== Task item ==
Reproduce the stretch from the start of the data through the line containing "Strange Parts", substituting "Team Fortress Classic" for "Team Fortress 2" and keeping everything else unchanged. Leave the pictures out of your answer.
━━ Extracted information
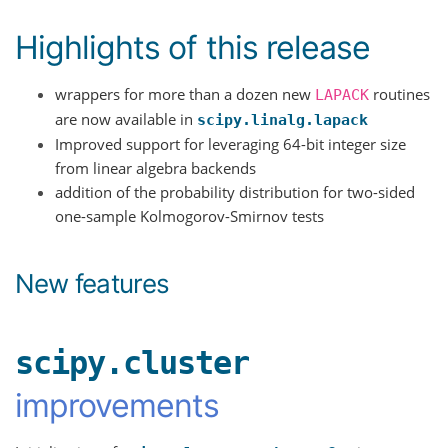
Highlights of this release
wrappers for more than a dozen new
routines
LAPACK
are now available in
scipy.linalg.lapack
Improved support for leveraging 64-bit integer size
from linear algebra backends
addition of the probability distribution for two-sided
one-sample Kolmogorov-Smirnov tests
New features
scipy.cluster
improvements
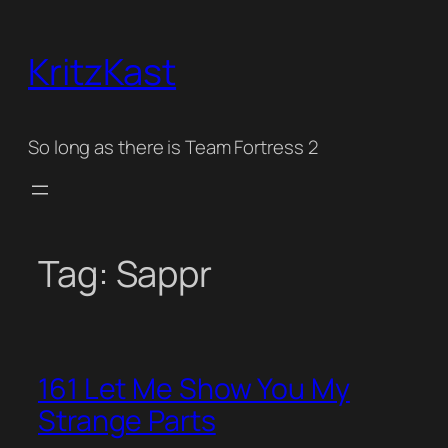
Skip
to
KritzKast
content
So long as there is Team Fortress 2
Tag:
Sappr
161 Let Me Show You My
Strange Parts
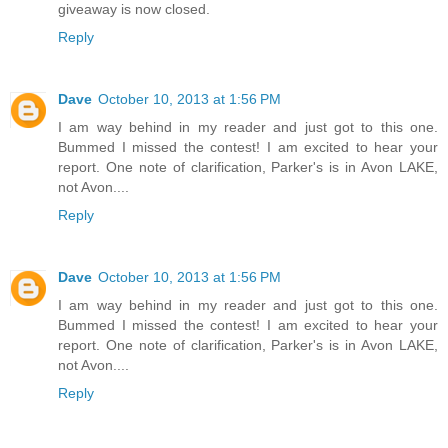
giveaway is now closed.
Reply
Dave
October 10, 2013 at 1:56 PM
I am way behind in my reader and just got to this one.
Bummed I missed the contest! I am excited to hear your
report. One note of clarification, Parker's is in Avon LAKE,
not Avon....
Reply
Dave
October 10, 2013 at 1:56 PM
I am way behind in my reader and just got to this one.
Bummed I missed the contest! I am excited to hear your
report. One note of clarification, Parker's is in Avon LAKE,
not Avon....
Reply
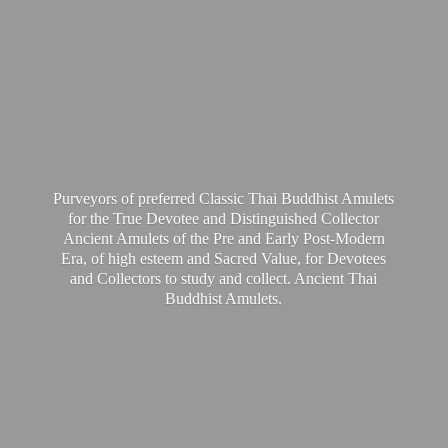
Purveyors of preferred Classic Thai Buddhist Amulets
for the True Devotee and Distinguished Collector
Ancient Amulets of the Pre and Early Post-Modern
Era, of high esteem and Sacred Value, for Devotees
and Collectors to study and collect. Ancient Thai
Buddhist Amulets.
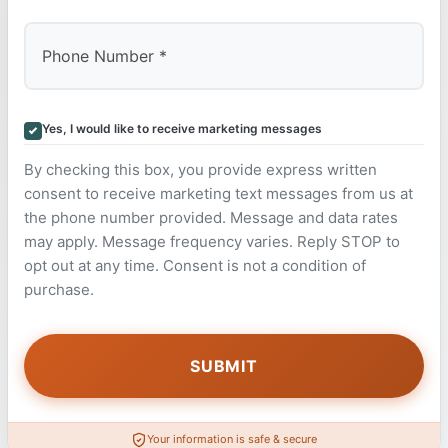
Yes, I would like to receive marketing messages
By checking this box, you provide express written
consent to receive marketing text messages from us at
the phone number provided. Message and data rates
may apply. Message frequency varies. Reply STOP to
opt out at any time. Consent is not a condition of
purchase.
Your information is safe & secure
━━━━
== Task result ==
Highlights of this release
wrappers for more than a dozen new
routines
LAPACK
are now available in
scipy.linalg.lapack
Improved support for leveraging 64-bit integer size
from linear algebra backends
addition of the probability distribution for two-sided
one-sample Kolmogorov-Smirnov tests
New features
scipy.cluster
improvements
Skip
to
KritzKast
content
So long as there is Team Fortress Classic
Tag:
Sappr
161 Let Me Show You My
Strange Parts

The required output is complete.